Stories that Connect
Stories that Connect
It sounds like a panel from a comic book hero’s story: One moment in time changed everything for Kiara Valdez ’16.
It was 2015, the summer before she graduated from Williams, and an editor placed a copy of In Real Life in Valdez’s hands during an informational interview. The graphic novel, by Cory Doctorow and Jen Wang, is the tale of a teenager who spends most of her time on an online role-playing game; but, more than that, it’s a rich story accompanied by vibrant artwork in traditional comic book storytelling frames—something Valdez didn’t know existed in American comics until then.
“I’m sure I read Archie, but I didn’t get yet that American comics isn’t just Marvel and DC. I had forgotten that [they] could be one volume of cohesive stories. So this kind of opened my eyes,” she says.
Now an associate editor of graphic novels for the book publisher First Second, she has found her niche, and she’s aiming to expand the field.
Valdez says she knew from the age of 16 that she wanted to be an editor. Her love of Japanese culture led her to watch a lot of the animated films known as anime and to read manga—comic series—like The Prince of Tennis and Naruto. She began to study the Japanese language, which she majored in, along with English, as a student at Williams. She even had an internship with Kodansha USA, a manga publisher in New York City. All signs pointed to her pursuing a career as a manga editor.
But In Real Life helped shift her focus to American comics by showing her what a graphic novel could be. At the end of her senior year, she went through three interviews with First Second, a graphic novel publishing company—traveling to New York City at night, interviewing the next morning and heading back for classes at Williams immediately afterward. Her endurance paid off, and she was offered the job of editorial assistant.
First Second publishes graphic novels for all ages, but Valdez says she is particularly drawn to middle-grade books, written for readers between the ages of 8 and 12. She’s enthusiastic about offering products that teach kids in a fun way. And she still enjoys anime and manga, which influence her daily work. While she says the job can be tiring, with long hours and virtually no downtime, she loves working with creators and watching a project come to life, even though a book can take more than three years to complete from start to finish.
As the popularity of comic books and graphic novels accelerates—comics industry watchers ICv2 and Comichron released a report in June 2021 estimating graphic novel sales of $835 million in 2020, on a steady climb since 2015—Valdez hopes to make a difference in young people’s lives, particularly those from marginalized groups. She believes the graphic novel industry is making strides in hiring and publishing women and people from the queer community, but she feels it’s still lagging in promoting diversity in terms of race and disability. She looks for the gaps and asks what she can do to fill them in, including acquiring memoirs by people of color and hiring more diverse personnel throughout the book-building process. As an Afro Dominican and a bisexual woman, Valdez says she wishes she had seen herself in a graphic novel when she was much younger.

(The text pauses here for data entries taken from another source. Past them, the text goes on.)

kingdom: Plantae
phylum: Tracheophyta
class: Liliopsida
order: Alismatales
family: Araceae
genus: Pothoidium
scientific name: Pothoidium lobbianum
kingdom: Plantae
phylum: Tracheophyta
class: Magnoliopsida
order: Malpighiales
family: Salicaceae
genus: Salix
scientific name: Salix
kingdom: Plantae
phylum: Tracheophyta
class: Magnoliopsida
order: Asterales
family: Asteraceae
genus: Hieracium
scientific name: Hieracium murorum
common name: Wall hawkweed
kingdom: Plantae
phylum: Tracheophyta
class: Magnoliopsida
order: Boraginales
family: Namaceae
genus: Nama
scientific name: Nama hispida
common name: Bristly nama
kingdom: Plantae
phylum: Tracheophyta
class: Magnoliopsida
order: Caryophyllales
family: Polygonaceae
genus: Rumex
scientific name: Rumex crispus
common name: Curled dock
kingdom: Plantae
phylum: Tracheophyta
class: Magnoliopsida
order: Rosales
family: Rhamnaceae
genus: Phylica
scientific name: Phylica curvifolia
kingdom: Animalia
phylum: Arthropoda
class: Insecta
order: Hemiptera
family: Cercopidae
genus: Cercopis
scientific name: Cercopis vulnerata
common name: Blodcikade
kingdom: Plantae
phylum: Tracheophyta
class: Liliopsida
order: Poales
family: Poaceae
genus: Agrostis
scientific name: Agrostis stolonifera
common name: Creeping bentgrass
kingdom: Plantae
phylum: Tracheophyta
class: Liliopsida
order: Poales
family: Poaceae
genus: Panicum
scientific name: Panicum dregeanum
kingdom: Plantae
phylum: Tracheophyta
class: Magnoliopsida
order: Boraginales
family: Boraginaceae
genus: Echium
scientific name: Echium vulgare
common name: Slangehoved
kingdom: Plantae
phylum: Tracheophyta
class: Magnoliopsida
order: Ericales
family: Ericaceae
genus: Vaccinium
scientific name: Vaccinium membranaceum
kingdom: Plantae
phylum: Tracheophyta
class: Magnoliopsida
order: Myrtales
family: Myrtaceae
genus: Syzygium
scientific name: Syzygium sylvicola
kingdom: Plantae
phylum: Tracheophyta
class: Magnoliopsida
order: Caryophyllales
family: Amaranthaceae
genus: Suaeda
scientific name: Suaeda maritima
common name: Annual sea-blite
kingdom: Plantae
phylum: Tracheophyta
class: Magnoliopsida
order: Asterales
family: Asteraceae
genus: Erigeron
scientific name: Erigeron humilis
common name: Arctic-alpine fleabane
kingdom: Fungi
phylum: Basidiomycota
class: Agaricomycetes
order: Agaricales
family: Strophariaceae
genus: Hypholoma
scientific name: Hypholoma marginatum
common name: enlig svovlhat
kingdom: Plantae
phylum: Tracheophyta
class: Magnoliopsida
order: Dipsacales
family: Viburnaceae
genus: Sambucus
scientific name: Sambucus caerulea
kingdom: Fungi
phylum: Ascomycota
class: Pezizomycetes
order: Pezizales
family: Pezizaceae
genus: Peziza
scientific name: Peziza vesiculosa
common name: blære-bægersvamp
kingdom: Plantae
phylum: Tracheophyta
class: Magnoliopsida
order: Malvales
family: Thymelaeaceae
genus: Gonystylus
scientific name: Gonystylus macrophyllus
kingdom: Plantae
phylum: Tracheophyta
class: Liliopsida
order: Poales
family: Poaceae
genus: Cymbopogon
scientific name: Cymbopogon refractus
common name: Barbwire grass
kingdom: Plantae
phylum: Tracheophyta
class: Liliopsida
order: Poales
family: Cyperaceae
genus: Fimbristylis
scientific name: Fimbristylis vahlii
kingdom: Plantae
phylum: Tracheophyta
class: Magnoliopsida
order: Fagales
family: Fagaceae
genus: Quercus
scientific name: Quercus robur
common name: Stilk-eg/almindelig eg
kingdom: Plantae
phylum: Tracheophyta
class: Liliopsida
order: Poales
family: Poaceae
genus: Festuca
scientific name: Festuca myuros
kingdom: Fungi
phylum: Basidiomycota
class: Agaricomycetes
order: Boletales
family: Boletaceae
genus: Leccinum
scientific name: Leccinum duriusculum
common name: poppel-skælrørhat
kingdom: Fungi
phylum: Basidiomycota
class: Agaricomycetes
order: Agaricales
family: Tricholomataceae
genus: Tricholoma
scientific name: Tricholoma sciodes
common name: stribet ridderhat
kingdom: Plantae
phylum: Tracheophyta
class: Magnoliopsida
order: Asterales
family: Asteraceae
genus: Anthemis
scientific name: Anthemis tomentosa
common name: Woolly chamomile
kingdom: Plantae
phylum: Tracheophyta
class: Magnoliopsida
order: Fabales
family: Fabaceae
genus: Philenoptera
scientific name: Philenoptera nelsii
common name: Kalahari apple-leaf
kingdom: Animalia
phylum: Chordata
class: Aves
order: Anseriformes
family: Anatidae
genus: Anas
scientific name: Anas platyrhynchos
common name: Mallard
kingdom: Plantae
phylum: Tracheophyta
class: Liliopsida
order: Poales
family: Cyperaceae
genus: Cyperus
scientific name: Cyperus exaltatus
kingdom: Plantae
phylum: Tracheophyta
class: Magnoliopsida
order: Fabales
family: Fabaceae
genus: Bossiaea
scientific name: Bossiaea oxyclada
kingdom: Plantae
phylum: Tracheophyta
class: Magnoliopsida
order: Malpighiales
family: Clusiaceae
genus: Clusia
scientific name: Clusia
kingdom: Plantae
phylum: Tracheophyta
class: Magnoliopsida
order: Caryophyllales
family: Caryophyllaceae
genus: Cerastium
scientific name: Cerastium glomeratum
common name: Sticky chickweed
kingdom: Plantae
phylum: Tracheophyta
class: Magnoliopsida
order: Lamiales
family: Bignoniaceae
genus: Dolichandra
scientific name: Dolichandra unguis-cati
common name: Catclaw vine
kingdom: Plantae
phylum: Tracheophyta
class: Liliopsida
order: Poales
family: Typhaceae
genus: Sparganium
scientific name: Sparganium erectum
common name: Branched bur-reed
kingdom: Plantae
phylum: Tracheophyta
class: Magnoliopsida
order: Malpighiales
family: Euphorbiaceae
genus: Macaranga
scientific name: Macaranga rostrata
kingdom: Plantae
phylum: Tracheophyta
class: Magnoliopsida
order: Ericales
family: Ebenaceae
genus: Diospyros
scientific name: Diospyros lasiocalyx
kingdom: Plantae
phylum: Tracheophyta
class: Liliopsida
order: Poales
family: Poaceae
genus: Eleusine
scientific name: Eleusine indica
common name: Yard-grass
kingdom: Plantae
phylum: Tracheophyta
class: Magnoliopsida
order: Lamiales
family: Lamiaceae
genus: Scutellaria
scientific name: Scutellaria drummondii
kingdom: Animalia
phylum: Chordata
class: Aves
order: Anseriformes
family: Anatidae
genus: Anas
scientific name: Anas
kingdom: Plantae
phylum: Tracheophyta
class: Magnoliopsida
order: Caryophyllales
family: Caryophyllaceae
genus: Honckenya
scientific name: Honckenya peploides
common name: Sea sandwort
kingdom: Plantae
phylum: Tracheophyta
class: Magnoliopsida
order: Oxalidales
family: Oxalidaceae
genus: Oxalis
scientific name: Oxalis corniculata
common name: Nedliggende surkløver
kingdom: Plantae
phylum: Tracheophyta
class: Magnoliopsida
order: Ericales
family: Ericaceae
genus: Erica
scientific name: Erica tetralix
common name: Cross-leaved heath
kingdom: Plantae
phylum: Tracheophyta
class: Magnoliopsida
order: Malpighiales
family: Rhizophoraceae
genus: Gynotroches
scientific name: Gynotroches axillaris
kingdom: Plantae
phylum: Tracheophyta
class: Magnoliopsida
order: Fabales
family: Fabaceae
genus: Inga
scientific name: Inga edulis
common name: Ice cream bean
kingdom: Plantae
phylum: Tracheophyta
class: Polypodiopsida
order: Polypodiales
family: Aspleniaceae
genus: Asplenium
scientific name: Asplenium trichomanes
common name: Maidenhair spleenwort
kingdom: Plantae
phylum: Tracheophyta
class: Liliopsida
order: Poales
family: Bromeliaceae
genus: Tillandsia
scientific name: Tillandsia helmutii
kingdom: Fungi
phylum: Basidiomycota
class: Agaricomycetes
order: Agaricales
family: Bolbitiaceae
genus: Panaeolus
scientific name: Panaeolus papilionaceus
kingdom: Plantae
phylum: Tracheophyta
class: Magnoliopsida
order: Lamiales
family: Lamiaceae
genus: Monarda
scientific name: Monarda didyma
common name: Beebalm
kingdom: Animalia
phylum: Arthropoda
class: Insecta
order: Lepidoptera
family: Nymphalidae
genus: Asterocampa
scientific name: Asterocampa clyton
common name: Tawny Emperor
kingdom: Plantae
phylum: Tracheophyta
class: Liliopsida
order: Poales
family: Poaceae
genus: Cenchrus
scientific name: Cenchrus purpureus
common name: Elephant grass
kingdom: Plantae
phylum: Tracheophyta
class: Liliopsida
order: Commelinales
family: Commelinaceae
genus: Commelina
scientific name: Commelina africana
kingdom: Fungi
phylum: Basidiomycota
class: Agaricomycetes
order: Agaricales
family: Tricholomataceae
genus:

“I think that if kids see [diversity], they’ll empathize, understand it and maybe see part of themselves in it as well,” she says.
With that goal in mind, she acquired the book Frizzy in 2019, which she calls her biggest passion project. “I wanted a story about a middle-grade girl who stops straightening her hair and embraces her curls, because that’s what I went through,” she says.
Valdez remembers spending every Saturday for 15 years having her hair straightened in the salon where her mother worked—indoctrination, she says, to convince her that straight hair was better than her natural curls. “I could have done so much more with that time,” she laments. For the graphic novel, she signed up a writer of Dominican heritage, Claribel Ortega, to work on the story and Arab American nonbinary artist Rose Bousamra; Frizzy is due out in 2023.
Another of her recent acquisitions, Himawari House, by Harmony Becker, will be released in October of this year. Becker illustrated the actor and author George Takei’s graphic novel memoir They Called Us Enemy, and she brings to this book manga-inspired drawings and four languages—English, Japanese, Korean and Singlish—with a focus on what Valdez says is “the feeling of trying to communicate, the feeling of being an outsider, connection to your heritage.”
Valdez is writing her own graphic novel based on her years at Phillips Academy, where she says she experienced “lots of microaggressions.” A slice-of-life story, it’s about “race, camaraderie and friendship—finding your group that helps you survive in a new environment,” she says. She doesn’t yet have an artist or publisher, but she’s hopeful: “Making someone like me as a kid feel seen—that’s basically my biggest goal.”
Regina Velázquez is assistant editor of Williams Magazine.